“You have your own particular inclinations, tendencies and pressures which conflict with the system you think you ought to follow and therefore there is a contradiction. So you will lead a double life between the ideology of the system and the actuality of your daily existence. In trying to conform to ideology, you suppress yourself –whereas what is actually true is not the ideology but what you are. If you try to study yourself according to another you will always remain a secondhand human being.”
That passage was written by Jiddu Krishnamurti. I spotted his name on a book sitting on a shelf within the R.T. Jones Memorial Library on Tuesday. I had entered that building seeking a completely different title, from an entirely different tradition (The Pilgrims Progress) but stopped the search immediately. I opened this book to a random page, read the paragraph above and it resonated completely. Books have a curious and serendipitous nature about them. This one is visiting me for a couple of weeks.
Shortly before the New Year one of my teachers gave a dharma talk on vows, very much in the spirit of the “resolutions” typical of January. She asked us to consider undertaking one or two vows for the year, less as ironclad promises, but rather as mindful intentions. We were to use these to orient ourselves as the months went on. I wrote two in my journal later that night. The first was “allow yourself the best,” which I may expand upon in another post. The second intention was “trust yourself.”
I’ve become aware that I seek advice to a fault, and I am highly influenced by unsolicited commentary as well. This guidance is almost always sought concerning my relationships and interactions with other people. Somewhere along the line my self-confidence in this area stammered, and I’ve since built a habit of second-guessing myself. All patterns can be changed through awareness. Still, I’ve felt like a “secondhand human being” for much of my adult life. The absurd but very real truth, that no one on this earth has the slightest clue what they are doing, has yet to fully cement itself in my mind. In fact, the notion itself took twenty-seven years to grace my neural pathways.
I have had great teachers along the way. Initially, as their flaws became increasingly discernible, I became equally ill at ease. As time has passed however, the cracks in their facade have allowed me to grow, like a stubborn weed between two slabs of pavement. Even a master can miss the mark. Even a gentle Bodhisattva of a man can be a dick sometimes. It was disquieting day indeed when I realized my father was just another man. Yet, the shared flaws bring a kinship few can know.
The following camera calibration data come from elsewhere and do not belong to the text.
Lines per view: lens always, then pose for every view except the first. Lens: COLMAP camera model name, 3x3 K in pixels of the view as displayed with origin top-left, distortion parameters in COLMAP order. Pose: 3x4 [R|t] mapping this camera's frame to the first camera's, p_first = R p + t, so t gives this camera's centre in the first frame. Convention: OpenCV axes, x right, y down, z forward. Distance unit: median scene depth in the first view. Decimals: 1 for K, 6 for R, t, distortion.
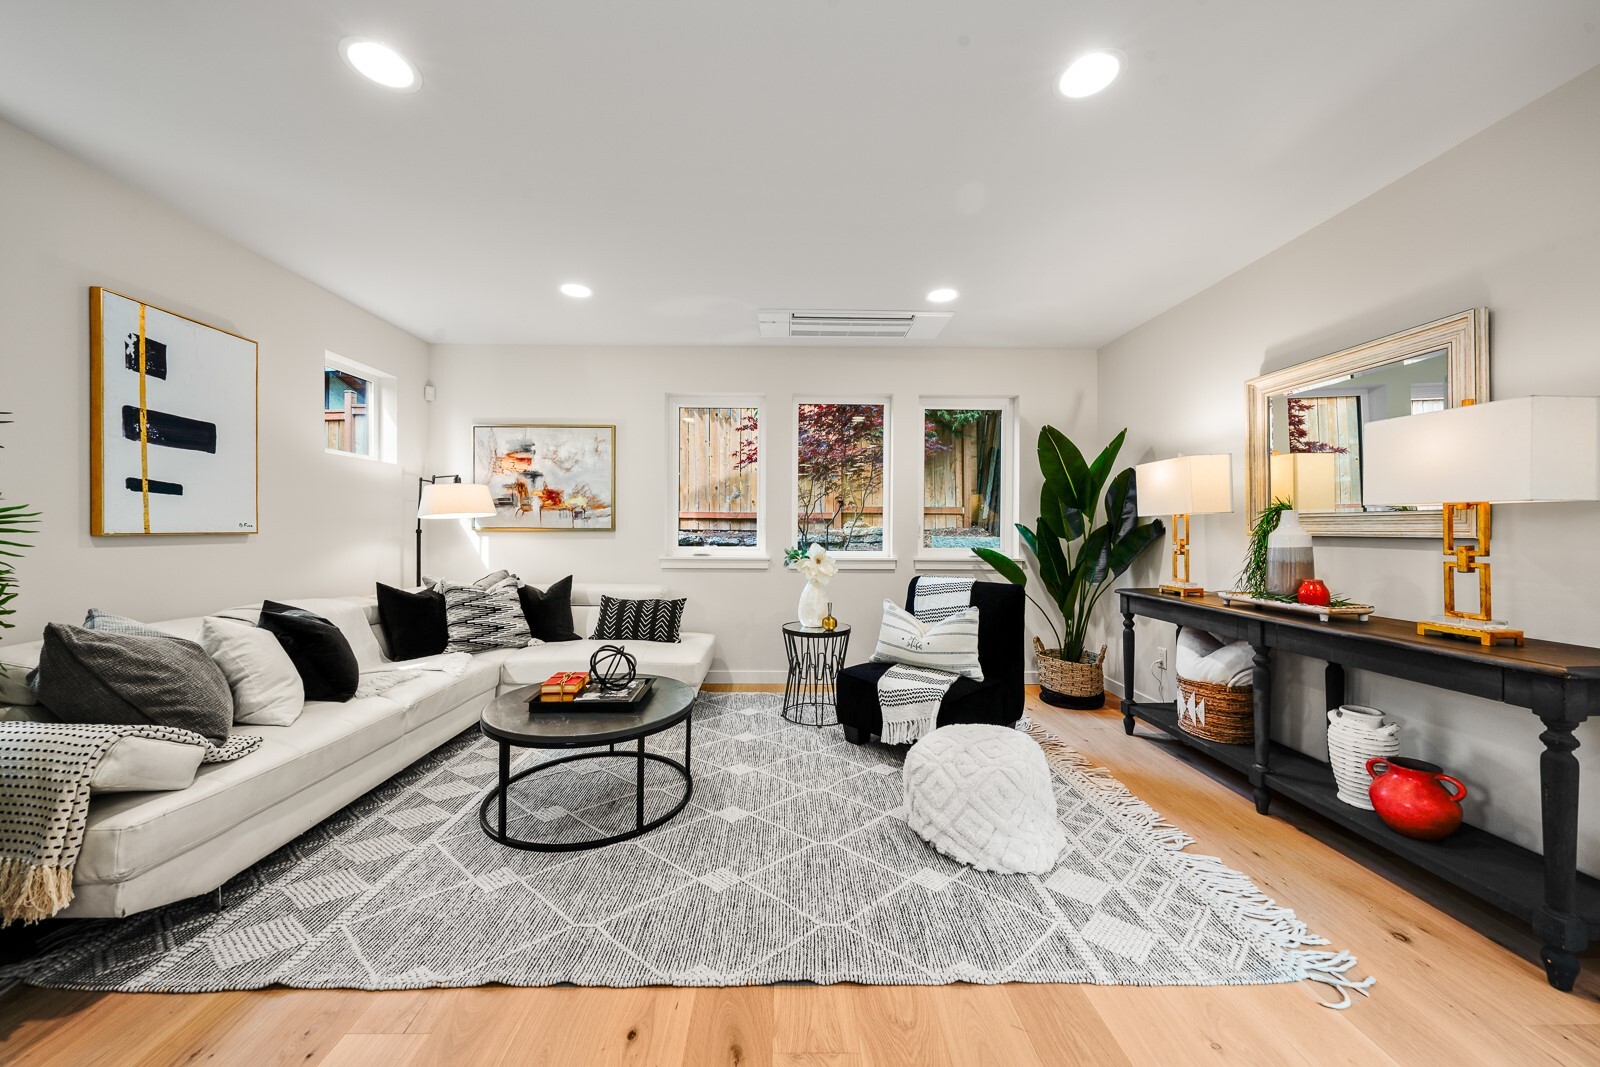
lens RADIAL K [[559.0, 0, 783.6], [0, 559.0, 538.8], [0, 0, 1]] dist [-0.005179, 0.000803]
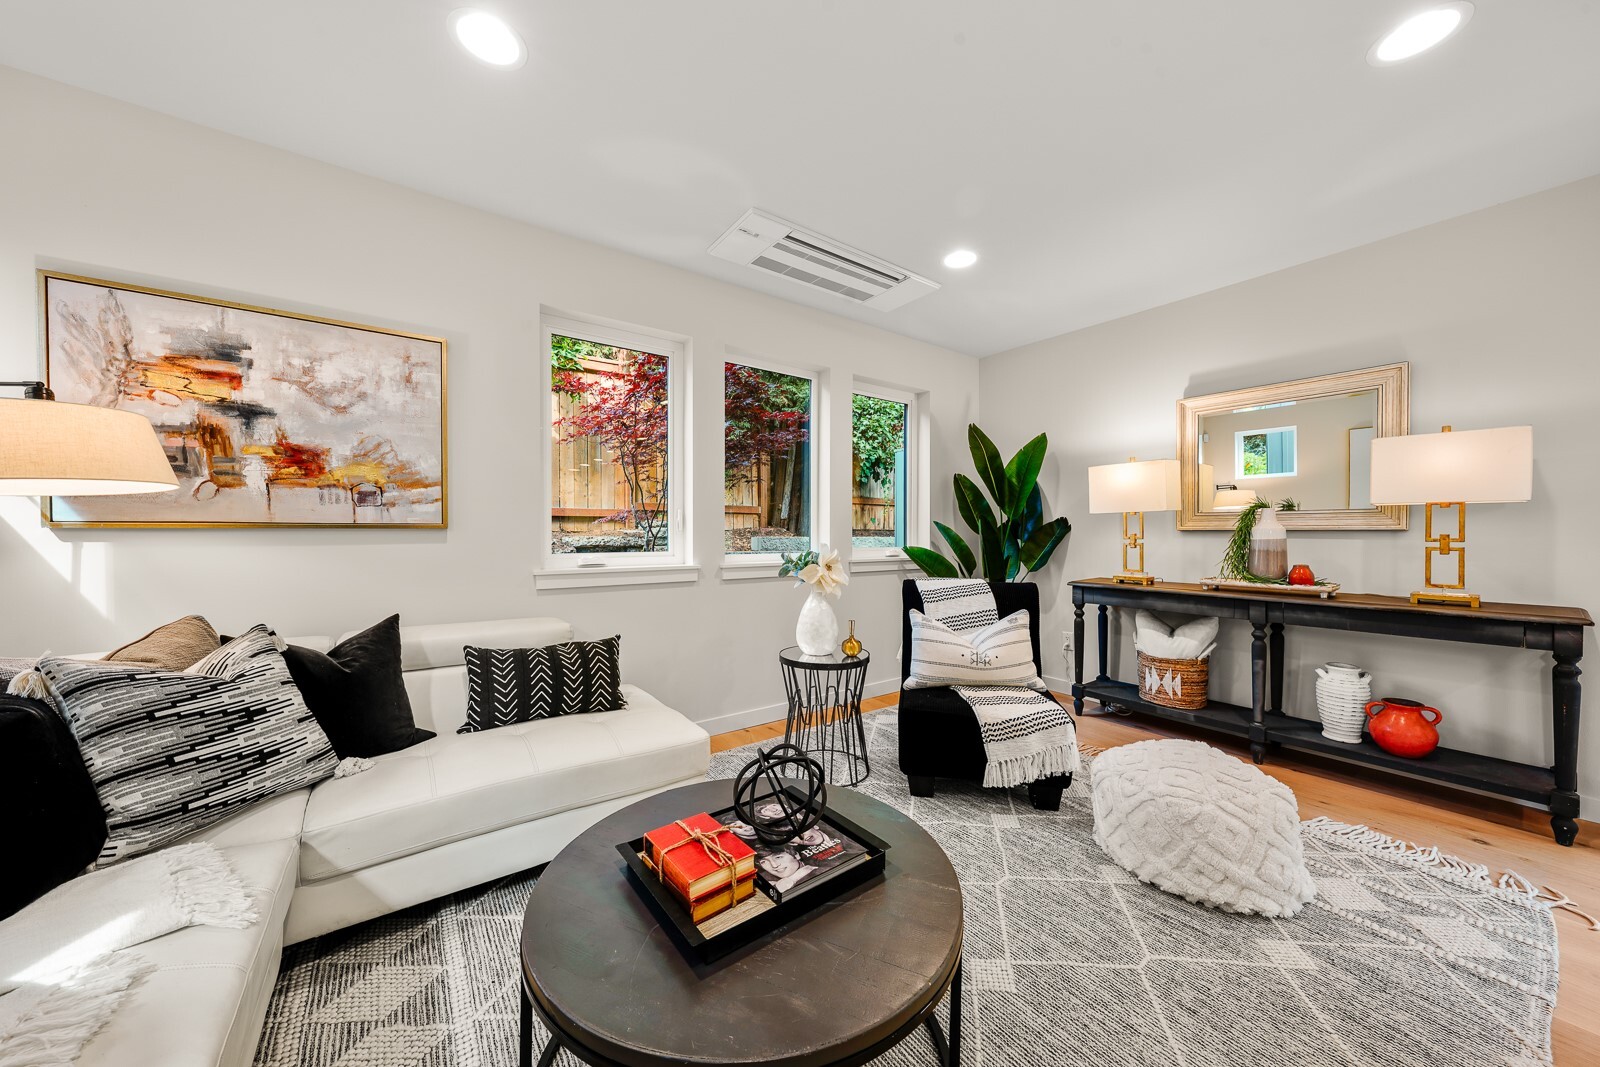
lens RADIAL K [[559.0, 0, 810.0], [0, 559.0, 538.6], [0, 0, 1]] dist [-0.005179, 0.000803]
pose [[0.809995, -0.010770, 0.586338, -0.395555], [0.013190, 0.999913, 0.000146, 0.000872], [-0.586288, 0.007616, 0.810067, 0.391458]]
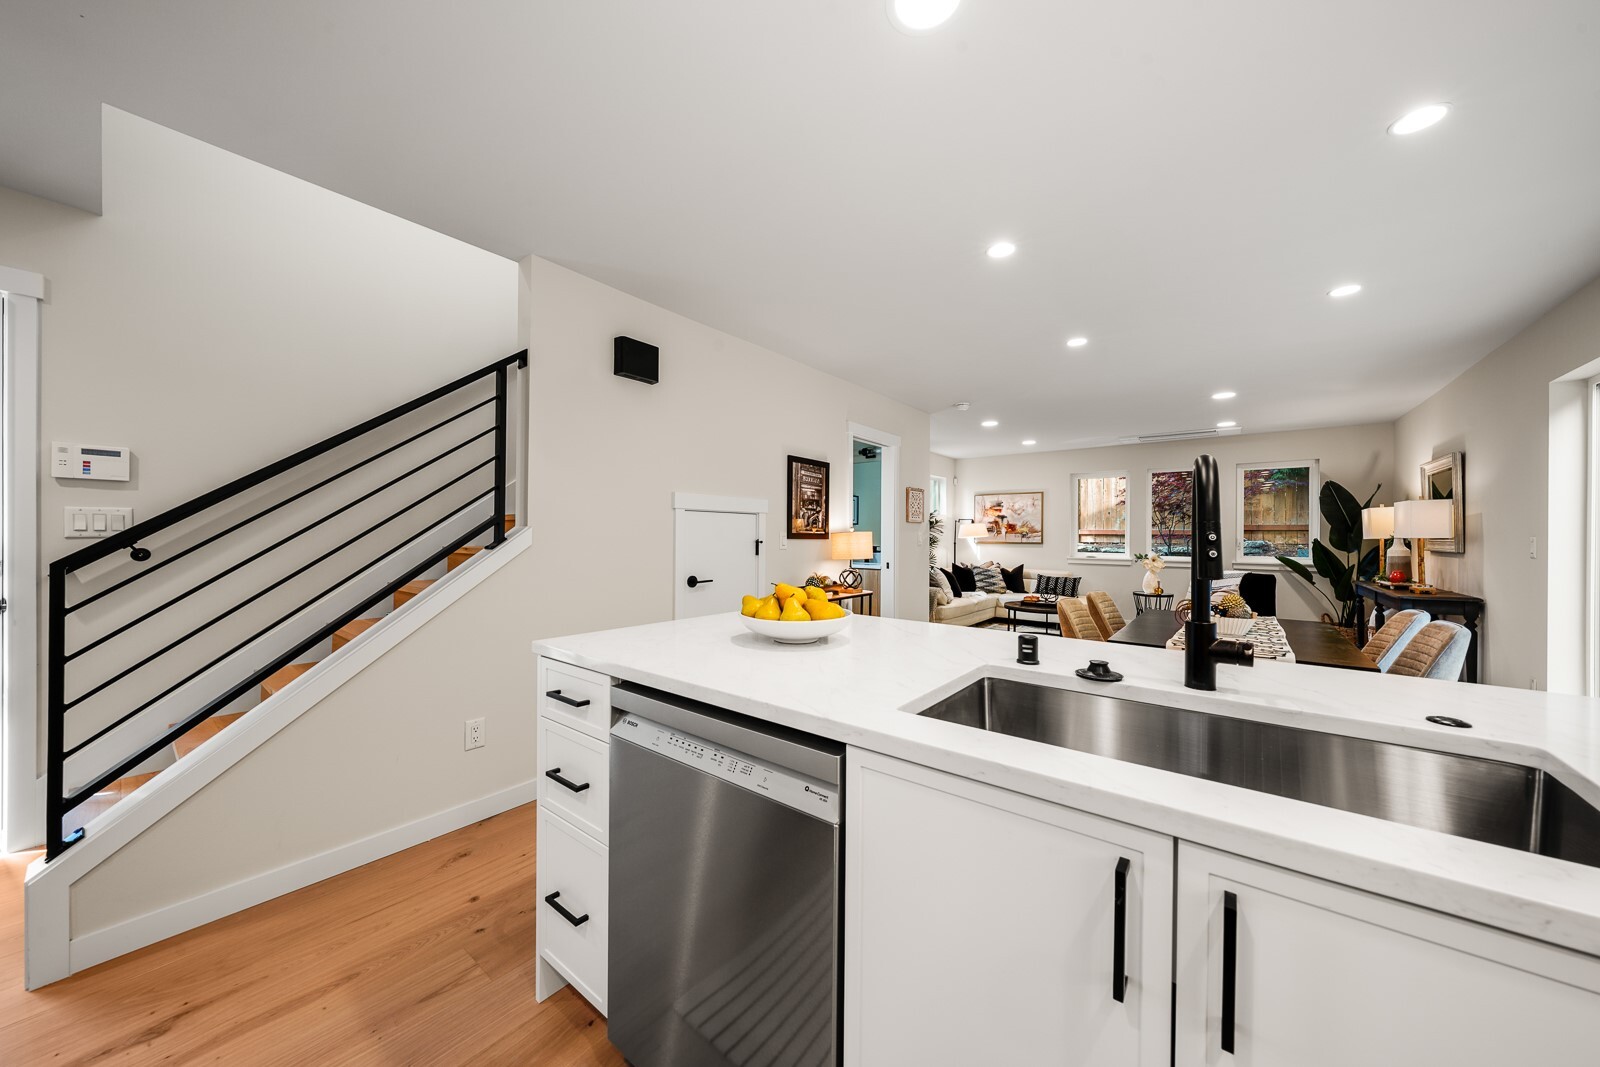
lens RADIAL K [[559.0, 0, 790.5], [0, 559.0, 528.2], [0, 0, 1]] dist [-0.005179, 0.000803]
pose [[0.780255, -0.007633, -0.625416, 0.292259], [-0.013480, 0.999488, -0.029016, 0.000532], [0.625317, 0.031071, 0.779752, -1.348530]]
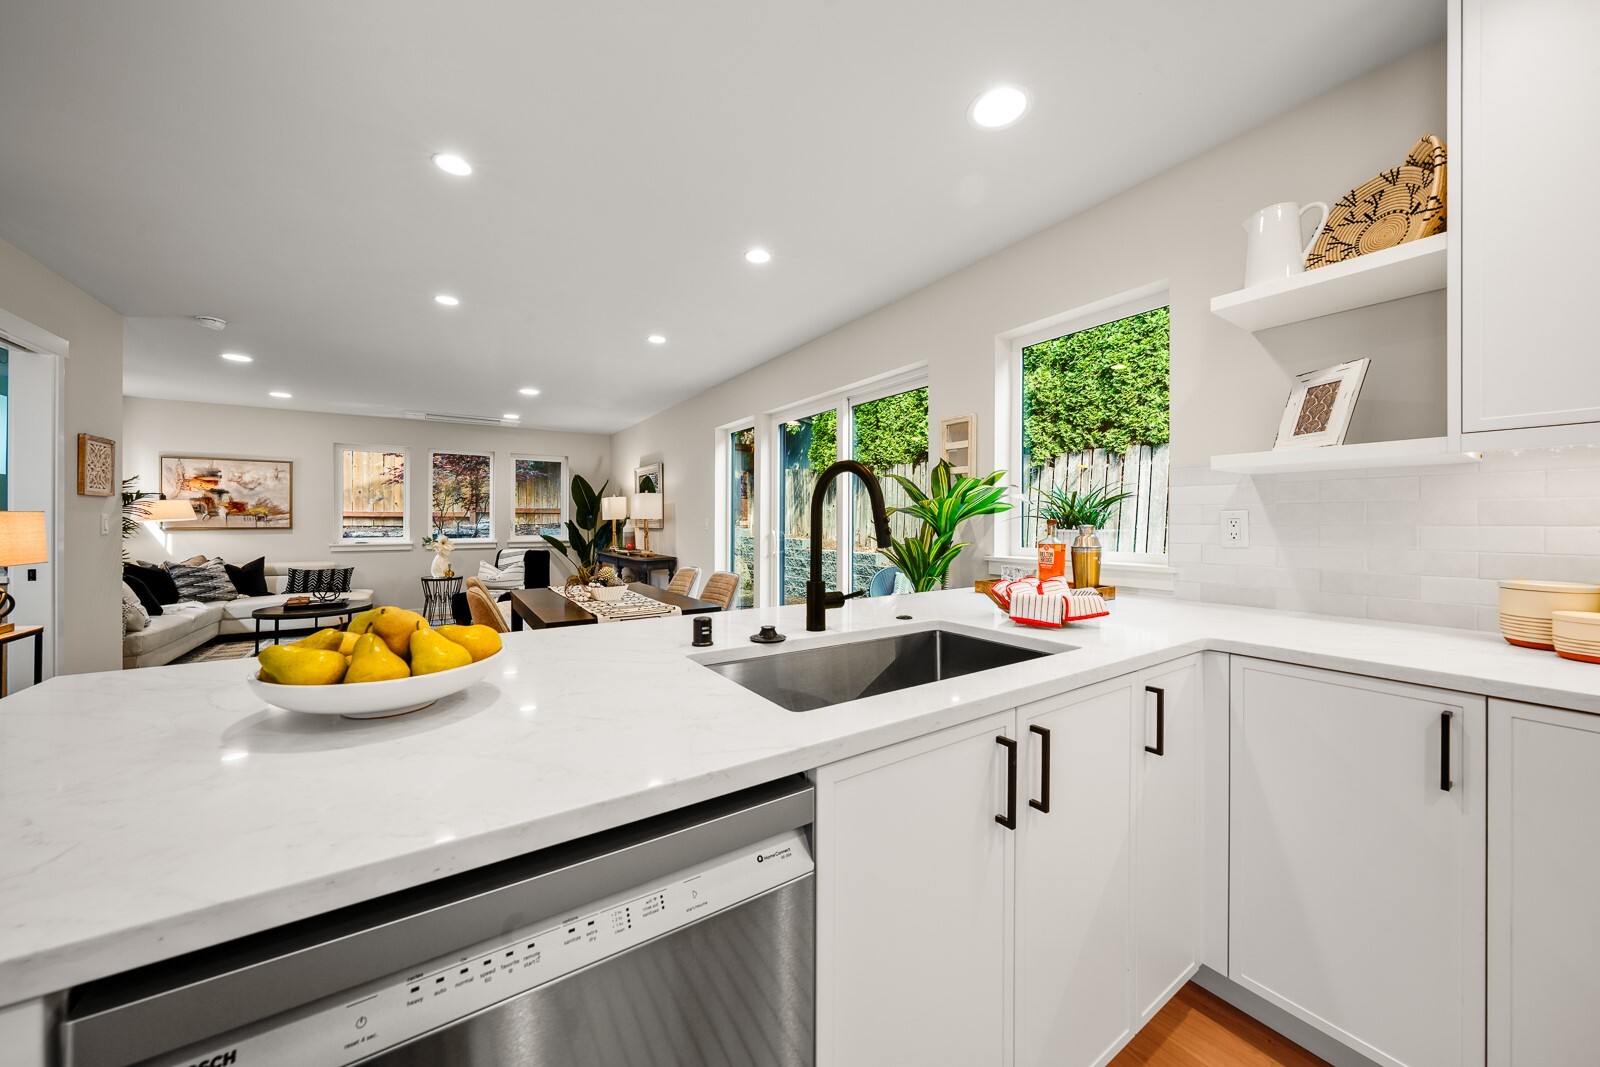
lens RADIAL K [[559.0, 0, 809.5], [0, 559.0, 516.7], [0, 0, 1]] dist [-0.005179, 0.000803]
pose [[0.827073, -0.001134, 0.562094, 0.024360], [0.013526, 0.999749, -0.017885, -0.000370], [-0.561932, 0.022395, 0.826880, -1.305876]]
Several of my father’s possessions have passed through my fingers. I have kept only a handful of these. One is a coin from a Naval alcohol rehabilitation center. It serves as a testament to our shared struggle; a brass reminder that this malady is generational in scope. The second is one which I only recently came to have, a rosary which my mother seems to think dates from his childhood. It features medals of Anthony of Padua and beautiful wooden beads. My father was a deeply spiritual man, but he always seemed uncomfortable with this side of himself. As with alcohol recovery, I’ve been blessed with resources along my search for peace unavailable in his time. I often wonder what he’d be like had he embraced this side of himself more fully; what he’d have been like if he too set the intention to trust himself just a fraction more.
For now, I am resetting my own bearings along this course. I need to keep silencing all the advice giving and nay-saying voices which continue come to mind in my head. Even his.